● CONSIGNE A: Reproduisez fidèlement le passage de l'article sur Mærsk à Denain qui commence par « La division Logistics » et se poursuit jusqu'à « précise Abdoulaye Ba. ».
● CONSIGNE B: D'après l'article sur Mærsk à Denain, combien d'entrepôts la division Logistics & Services de Mærsk exploite-t-elle dans le monde ?
● CONSIGNE C: Reprenez la rédaction de l'article sur Mærsk à Denain à la suite de sa dernière phrase.
-------- TEXTE ÉTUDIÉ
Logistique

Pour Amazon et sa grande première dans l’Hexagone, Mærsk marque les esprits et veut prendre date


Sur son site flambant neuf de Denain (59), au sein duquel il stocke un nombre incalculable de colis pour le compte d’Amazon, Mærsk voit la vie en rose. Installé sur pas moins de 75 000 m2, le géant danois va désormais s’introduire sur les 25 000 m2 restants pour développer une nouvelle activité qui répond aux attentes de son client américain. Mærsk, qui met enfin un pied dans le marché de la logistique contractuelle français, ne cache pas sa fierté d’avoir participé au redéveloppement d’une friche issue d’un ex-site d’Usinor et entend désormais s’étendre. La ville, le département et la région ont de leur côté misé gros sur ce projet aux retombées importantes pour l’emploi.

Pour Amazon et sa grande première dans l’Hexagone, Mærsk marque les esprits et veut prendre date
Pour Amazon et sa grande première dans l’Hexagone, Mærsk marque les esprits et veut prendre date

« C’est notre nouveau vaisseau amiral » : voilà comment Abdoulaye Ba, responsable des opérations de logistique contractuelle de Mærsk en Europe et président de Maersk contract logistics France, décrit la plateforme logistique de Denain, commune de la banlieue de Valenciennes, sa première installation en France. Petit nouveau dans le marché hexagonal de la logistique contractuelle donc, le mastodonte danois entend tout bousculer sur son passage. Et l’armateur veut le faire rapidement, très rapidement. A.P. Møller-Mærsk a d’ailleurs vu les choses en grand en débarquant sur les terres de France et de Navarre. Sa première plateforme logistique, développée par GLP devenu récemment propriété d’Ares Real Estate, est implantée sur l’ancienne friche industrielle d’Usinor, grand groupe sidérurgique français de la deuxième partie du 20e siècle (disparu en 2001 à l’issue d’une fusion avec d’autres grands sidérurgistes européens qui a donné naissance au groupe Arcelor).

La division Logistics & Services de Mærsk, qui a enregistré près de 15 milliards de dollars de chiffre d’affaires hors activités maritimes et portuaires, exploite 500 entrepôts dans le monde dont 40 sur le Vieux continent, certains loués et d’autres en propriété, totalisant plus de 800 000 m2. Et en plus d’être la première en France, l’installation de Denain est la plus grande du groupe en Europe. « Cela fait désormais plus trois ans que Mærsk se développe et accélère sur ce marché, avec de grandes ambitions. Contrairement à nos concurrents, qui ont démarré par une ou plusieurs acquisitions, nous recherchons plutôt de la croissance organique ; nous voulons consolider nos acquis et construire notre réputation sur un marché dominé par des acteurs établis et matures », précise Abdoulaye Ba.
----------------
-------- SUPPORT D'ÉTUDE
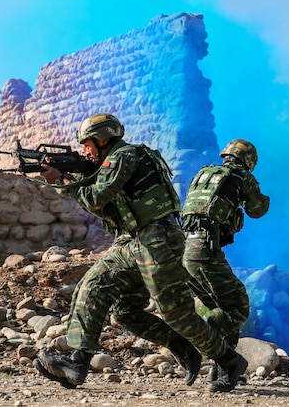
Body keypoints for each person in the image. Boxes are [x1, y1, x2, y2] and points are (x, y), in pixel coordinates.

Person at [34, 112, 247, 393]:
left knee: (177, 313)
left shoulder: (124, 156)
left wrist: (61, 181)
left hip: (158, 238)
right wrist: (70, 177)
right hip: (131, 241)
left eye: (87, 144)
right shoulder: (109, 163)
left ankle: (229, 360)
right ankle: (77, 361)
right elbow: (102, 198)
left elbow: (97, 199)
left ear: (102, 139)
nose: (84, 151)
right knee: (104, 295)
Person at [181, 139, 270, 382]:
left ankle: (222, 371)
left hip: (185, 249)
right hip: (204, 251)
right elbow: (257, 210)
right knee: (238, 305)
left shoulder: (204, 173)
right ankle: (191, 339)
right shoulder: (241, 176)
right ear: (248, 160)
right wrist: (263, 198)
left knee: (222, 309)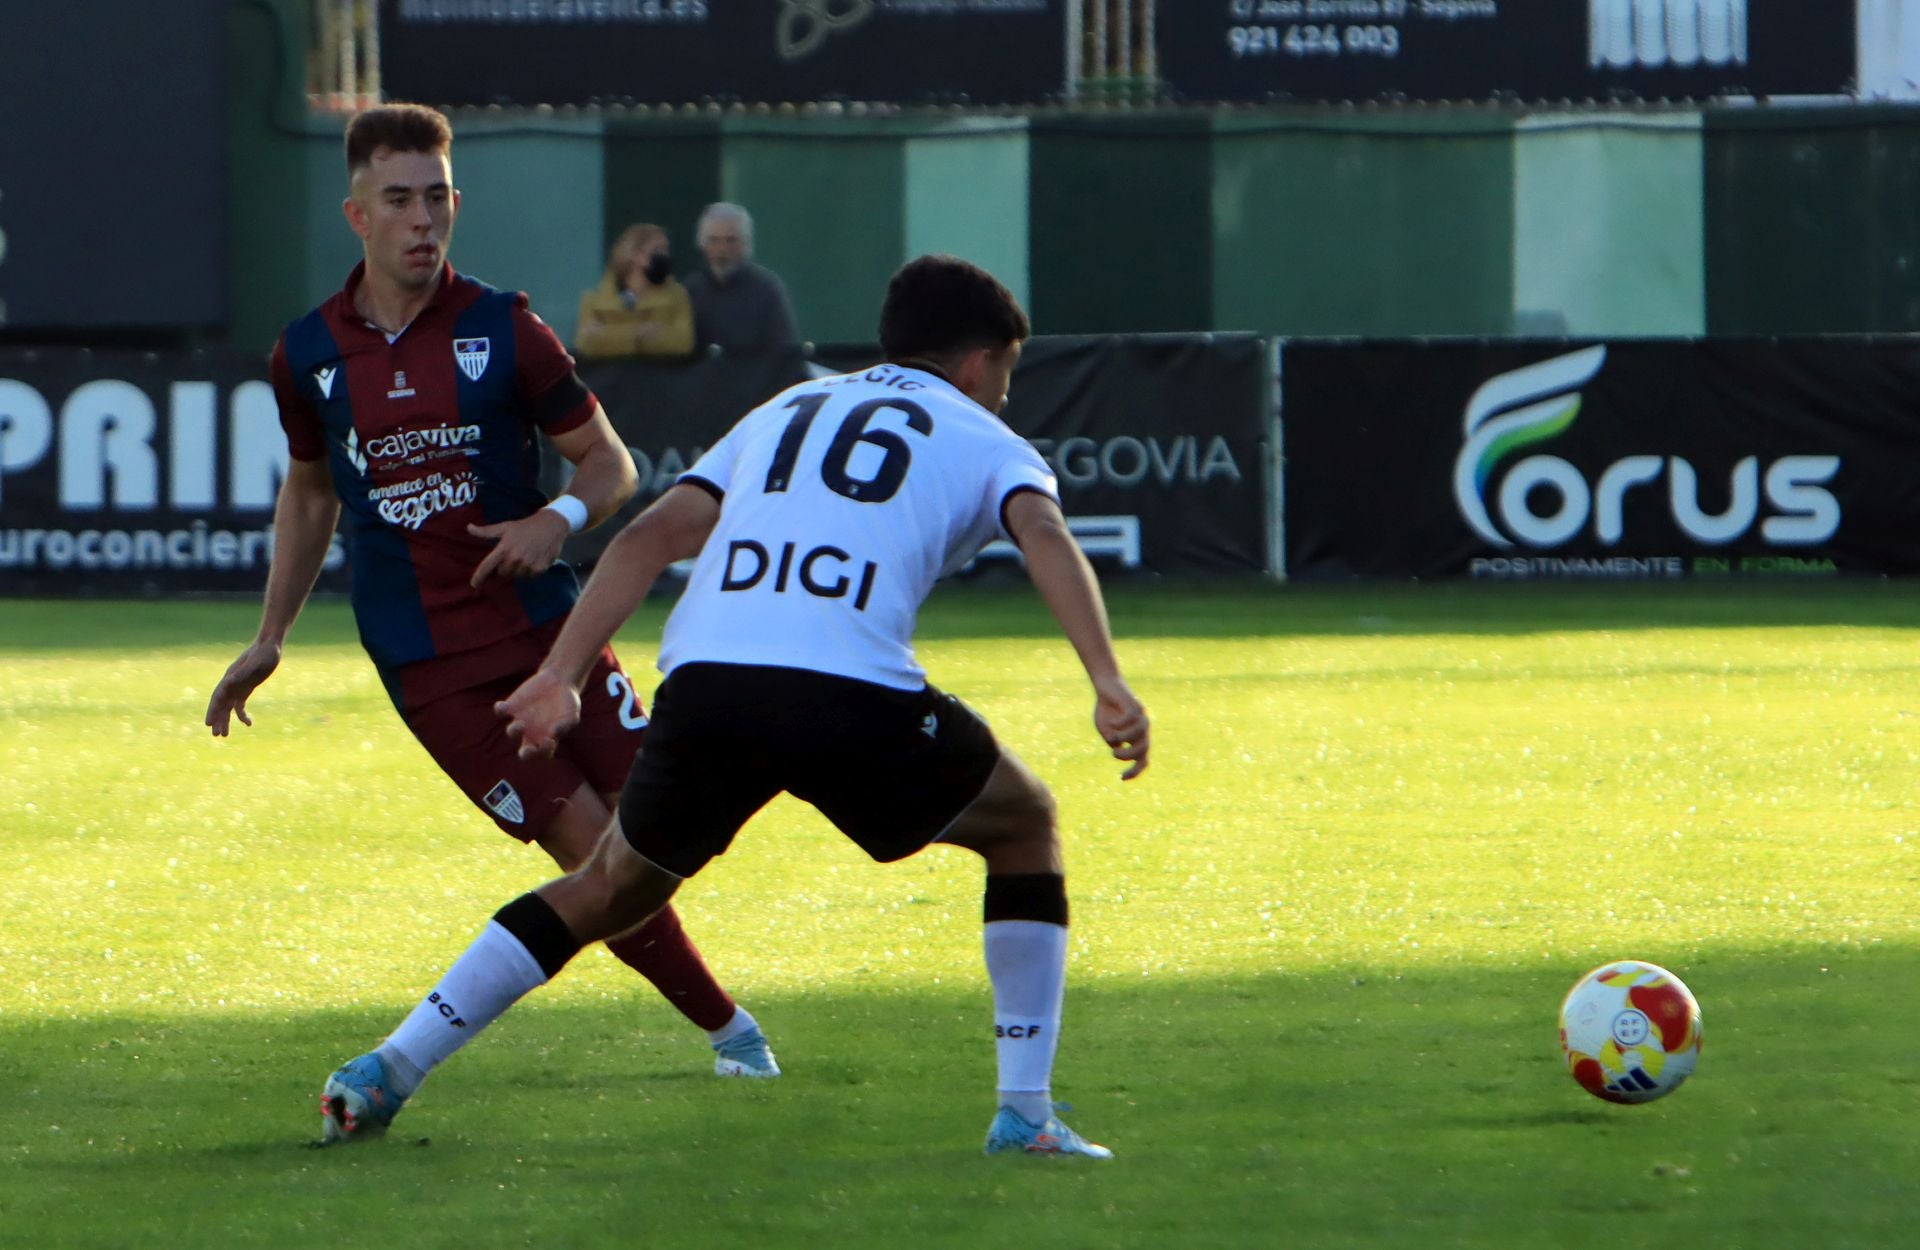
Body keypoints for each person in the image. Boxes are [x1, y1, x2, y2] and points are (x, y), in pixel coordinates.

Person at [316, 253, 1151, 1158]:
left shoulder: (783, 409)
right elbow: (1046, 534)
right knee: (1024, 824)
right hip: (846, 687)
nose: (1002, 396)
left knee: (610, 886)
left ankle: (387, 1069)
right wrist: (1105, 676)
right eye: (1007, 377)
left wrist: (560, 672)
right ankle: (1025, 1116)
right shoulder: (989, 438)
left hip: (709, 678)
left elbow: (645, 538)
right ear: (980, 363)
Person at [203, 105, 778, 1142]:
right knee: (596, 850)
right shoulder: (307, 355)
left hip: (551, 638)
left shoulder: (505, 327)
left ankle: (728, 1028)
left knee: (663, 834)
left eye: (437, 198)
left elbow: (610, 466)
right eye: (400, 200)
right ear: (357, 216)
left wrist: (554, 520)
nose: (423, 220)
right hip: (434, 670)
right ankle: (733, 1031)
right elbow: (309, 492)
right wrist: (270, 633)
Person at [682, 202, 801, 354]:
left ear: (746, 244)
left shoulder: (766, 289)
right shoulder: (691, 290)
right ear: (702, 243)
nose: (722, 250)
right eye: (714, 240)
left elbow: (784, 349)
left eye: (730, 240)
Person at [574, 223, 694, 358]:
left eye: (666, 250)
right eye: (658, 249)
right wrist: (637, 334)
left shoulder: (677, 296)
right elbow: (586, 343)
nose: (665, 255)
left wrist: (609, 334)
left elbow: (683, 342)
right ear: (635, 255)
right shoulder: (593, 301)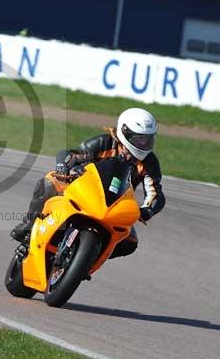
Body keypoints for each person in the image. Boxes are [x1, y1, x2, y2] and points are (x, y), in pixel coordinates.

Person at [9, 107, 165, 260]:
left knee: (129, 242)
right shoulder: (105, 143)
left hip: (113, 205)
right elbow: (71, 154)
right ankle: (28, 226)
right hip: (83, 189)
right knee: (50, 182)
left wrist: (147, 210)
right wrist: (63, 166)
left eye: (149, 139)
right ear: (125, 133)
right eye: (140, 139)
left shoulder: (149, 162)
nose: (145, 144)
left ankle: (87, 258)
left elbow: (155, 194)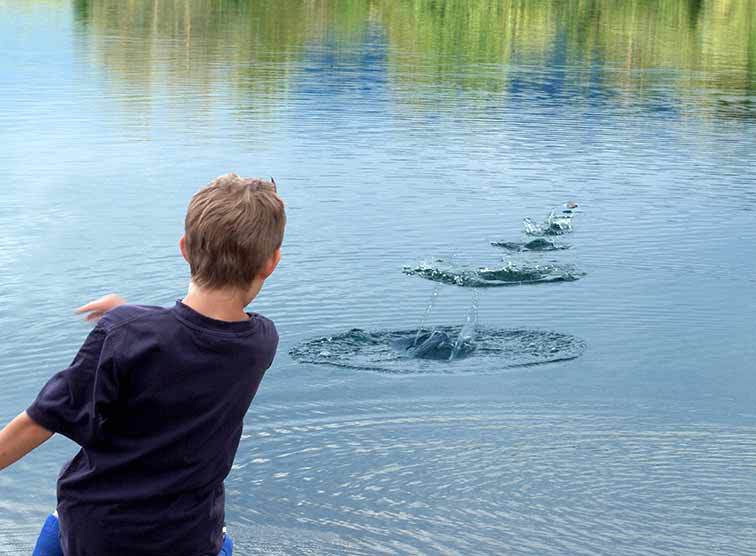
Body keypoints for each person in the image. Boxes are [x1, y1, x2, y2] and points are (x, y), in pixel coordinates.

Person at [0, 173, 286, 555]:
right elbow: (194, 334)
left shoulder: (125, 334)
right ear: (271, 263)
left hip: (100, 534)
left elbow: (42, 421)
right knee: (224, 544)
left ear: (184, 248)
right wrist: (129, 316)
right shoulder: (261, 342)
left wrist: (123, 320)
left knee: (59, 522)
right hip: (191, 536)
----------------
● CORRIGÉ A:
La division Logistics & Services de Mærsk, qui a enregistré près de 15 milliards de dollars de chiffre d’affaires hors activités maritimes et portuaires, exploite 500 entrepôts dans le monde dont 40 sur le Vieux continent, certains loués et d’autres en propriété, totalisant plus de 800 000 m2. Et en plus d’être la première en France, l’installation de Denain est la plus grande du groupe en Europe. « Cela fait désormais plus trois ans que Mærsk se développe et accélère sur ce marché, avec de grandes ambitions. Contrairement à nos concurrents, qui ont démarré par une ou plusieurs acquisitions, nous recherchons plutôt de la croissance organique ; nous voulons consolider nos acquis et construire notre réputation sur un marché dominé par des acteurs établis et matures », précise Abdoulaye Ba.

● CORRIGÉ B: Elle en exploite 500 dans le monde.

● CORRIGÉ C:
Livré en fin d’année 2023, l’entrepôt, certifié BREEAM niveau Very Good, affiche pas moins de 100 000 m2 de surface et se divise en 16 cellules de 6 000 m2 qui embarquent 13 racks chacune (pour un total de 240 000 alvéoles). Le gigantisme ne s’arrête pas là. Le bâtiment s’étend en effet sur près d’un kilomètre de longueur et dispose de 85 portes de quai. D’une hauteur libre sous poutres de 11,40 mètres, d’une résistance au sol de 5 tonnes/m² et d’une cour de manœuvre de 35 mètres, l’installation propose des circulations séparées pour les poids lourds et les véhicules légers. Mærsk en occupe, pour l’instant, les trois-quarts, soit 75 000 m2 des 100 000 m2 disponibles. Mais à compter du 9 septembre prochain, le logisticien investira également les 25 000 m2 restants pour occuper la totalité du site, embranché fer et connecté aux autoroutes A2/A21 et situé non loin du canal de l’Escaut prolongé dès 2032 à l’Oise et à la Seine grâce au canal Seine-Nord Europe. Et cela pour une simple et bonne raison : son client, Amazon, aime lui aussi voir les choses en grand. La stratégie du géant du e-commerce en matière d’infrastructure étonne autant qu’elle détonne, d’autant que l’Américain exige souvent de ses partenaires la plus grande discrétion.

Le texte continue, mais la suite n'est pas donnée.